Não se trata de a população acreditar ou não em promessas da direita, de apostar na tese de que governos reacionários vão resolver seus problemas urgentes. Abraçar o discurso radical parece já não ter nada a ver com acreditar, esperar mudanças concretas ou com qualquer decisão ancorada em racionalidade. É uma adesão movida pela raiva, pelo desencantamento diante de tudo o que há no mundo e por uma espécie de vingança por tudo que o levou – o eleitor e o cidadão – ao seu estágio atual de pobreza, desesperança, revolta e perda de fé nos homens públicos que falam em democracia, futuro, desenvolvimento econômico e bem-estar social. 

Sem nada para acreditar, populações pelo mundo se aglutinam em torno desse sentido novo dado à palavra narrativa, agora transformada num jeito curto de dizer que a realidade, a racionalidade, a verdade e os fatos já não têm a menor importância. O importante é o que eu digo, seja lá o que for. Não é à toa que, debatendo com um opositor que mais parecia um ‘Tio Paulo’ levado por uma sobrinha àquele púlpito eletrônico, Donald Trump citava uma fileira de fatos inventados e de números inexistentes para descrever os Estados Unidos supostamente destruído pelos democratas representados por Joe Biden. E ninguém contestava. 

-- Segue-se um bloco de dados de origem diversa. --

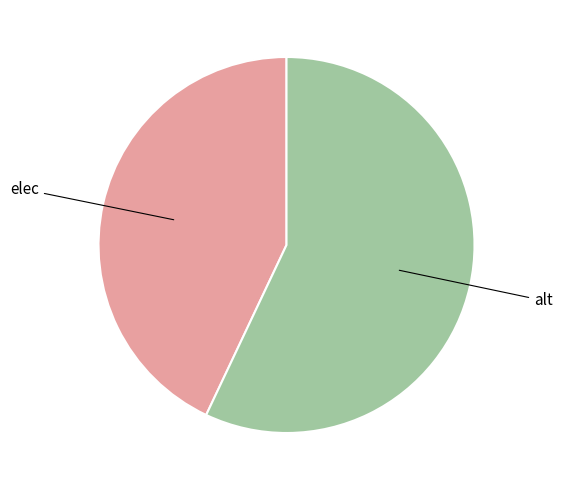

Is there any slice that represents more than half of the pie?

Yes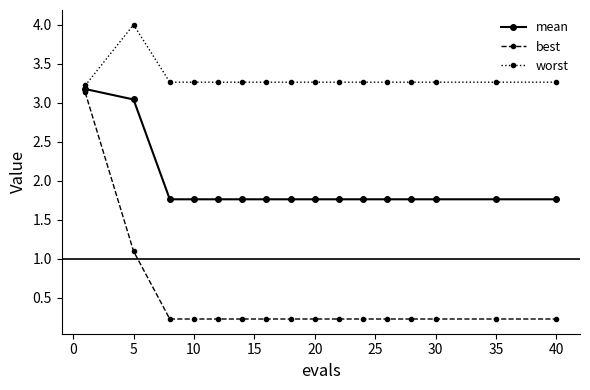

List the series in order of their peak value, highest first.

worst, mean, best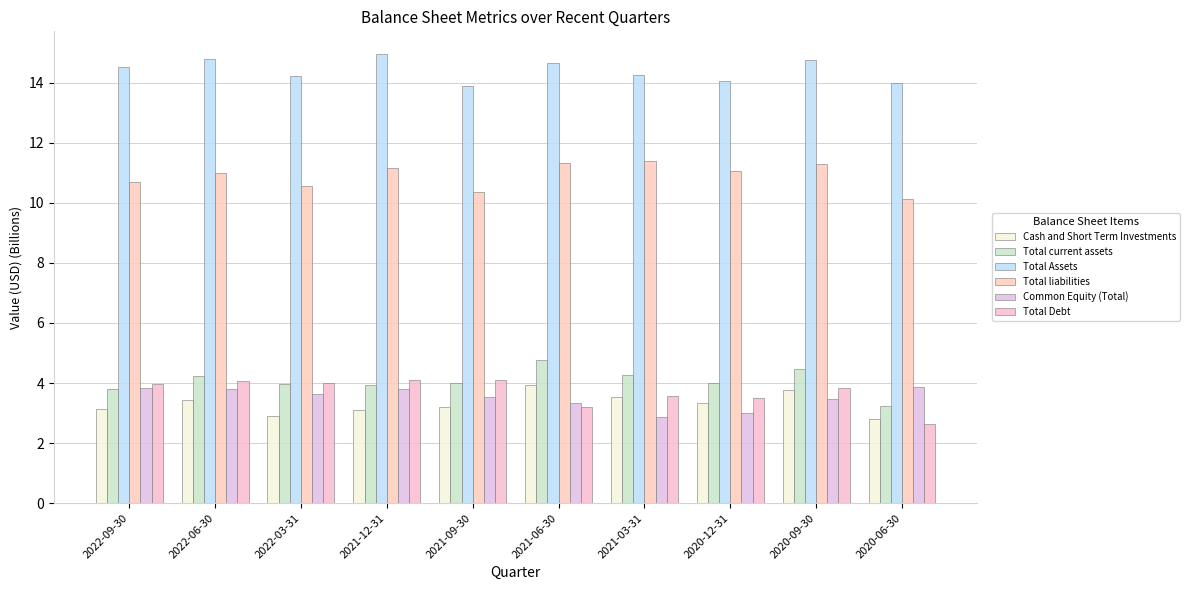

What are all the series names shown in the legend?

Cash and Short Term Investments, Total current assets, Total Assets, Total liabilities, Common Equity (Total), Total Debt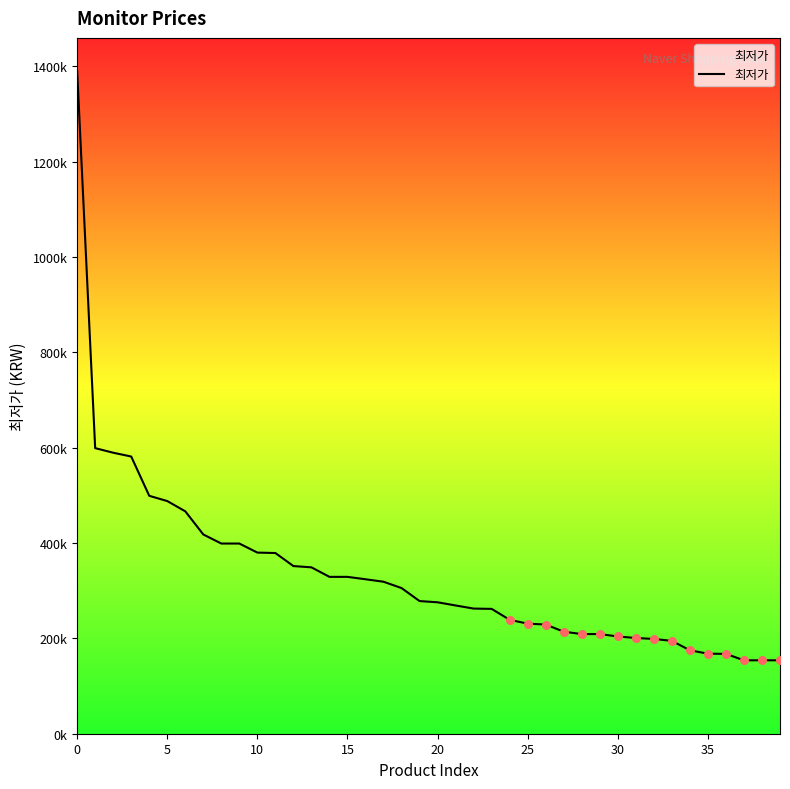

Does the chart have visible grid lines?

No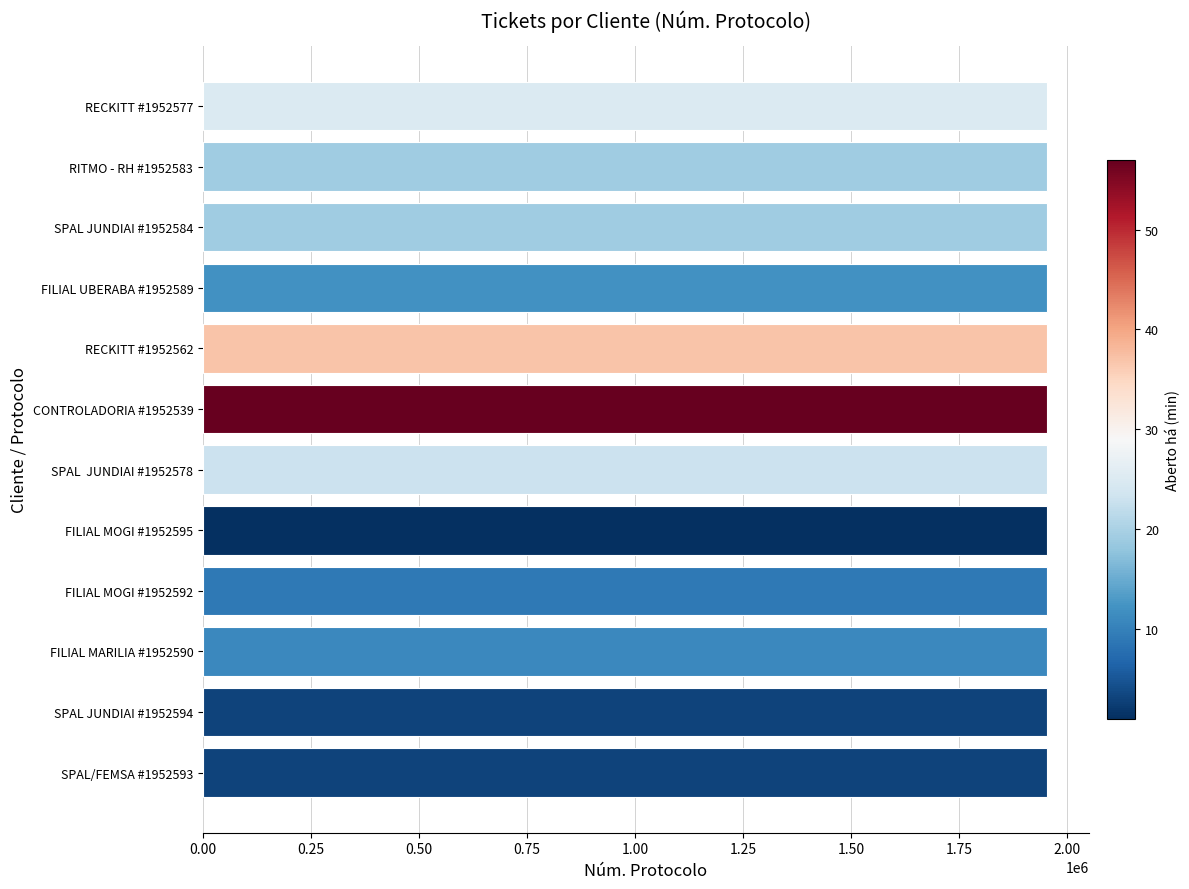

Approximately how many times larger is the value at SPAL JUNDIAI #1952594 compared to SPAL/FEMSA #1952593?

1.0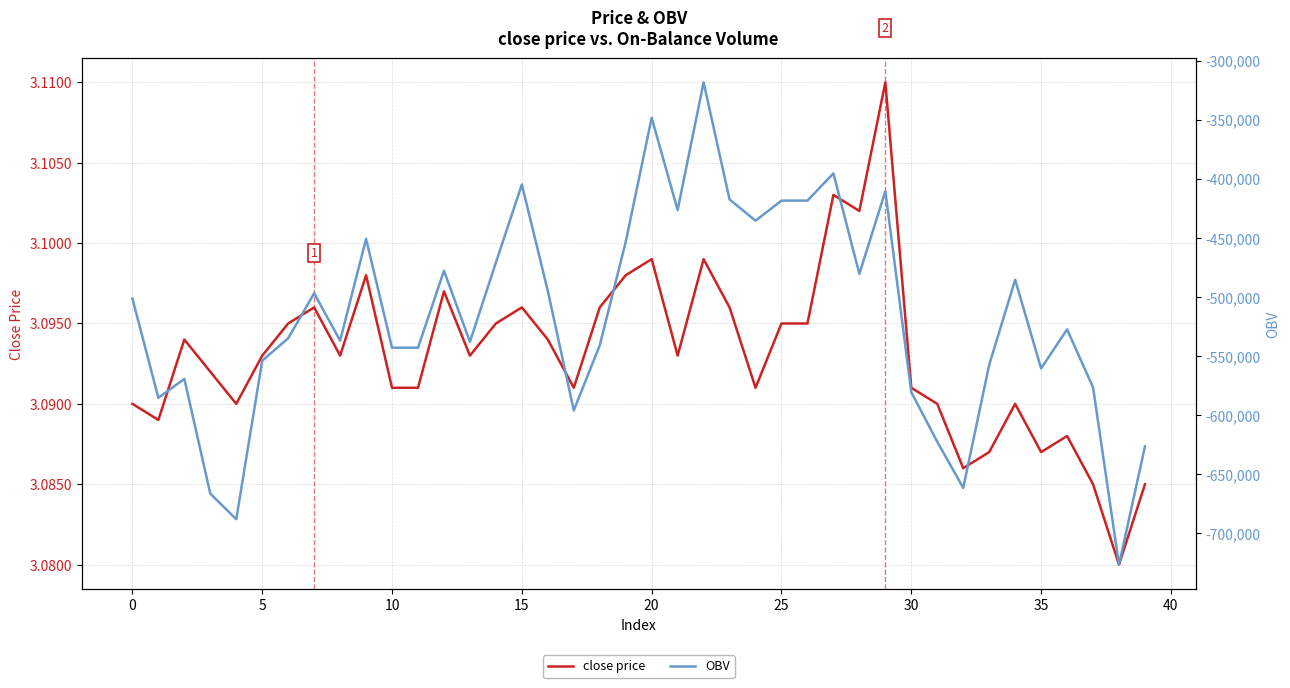

In OBV, how many points are lower than both neighbors (excluding endpoints)?

11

Biden não contestava as invenções do adversário porque praticamente nem estava ali. Os jornalistas mediadores não o faziam por considerarem que, numa disputa eleitoral, quem tem que contestar mentiras em um debate é o debatedor alvo – no caso, Biden. E para os eleitores dos Estados Unidos, dado o estado físico de Joe Biden, o que repercutiu nos dias seguintes foi exatamente a incapacidade cognitiva do atual presidente e candidato à reeleição de manter-se atento ao que ouvia e, principalmente, a incapacidade de reagir. 

Se alguém tem dúvida dos métodos discursivos da extrema-direita, em todo o mundo, e das razões pelas quais eles funcionam, basta procurar na internet a entrevista concedida esta semana pelo seu guru mundial, Steve Bannon, ao The New York Times. Acha-se traduzida ou traduz-se facilmente na web. Está tudo lá com uma clareza de água transparente. E as coisas que ele defende aplicam-se facilmente às práticas e aos discursos que a gente vê e ouve todos os dias, das lideranças do segmento no Brasil e aos comportamentos e pontos de vista de pessoas que conhecemos, seja de gente pobre ou de classe média alta. Porque rico, rico mesmo, no fundo, importa-se muito pouco com o que quem chega ao poder pensa. O dinheiro, quando em grande quantidade, adapta-se sempre muito bem a quase tudo.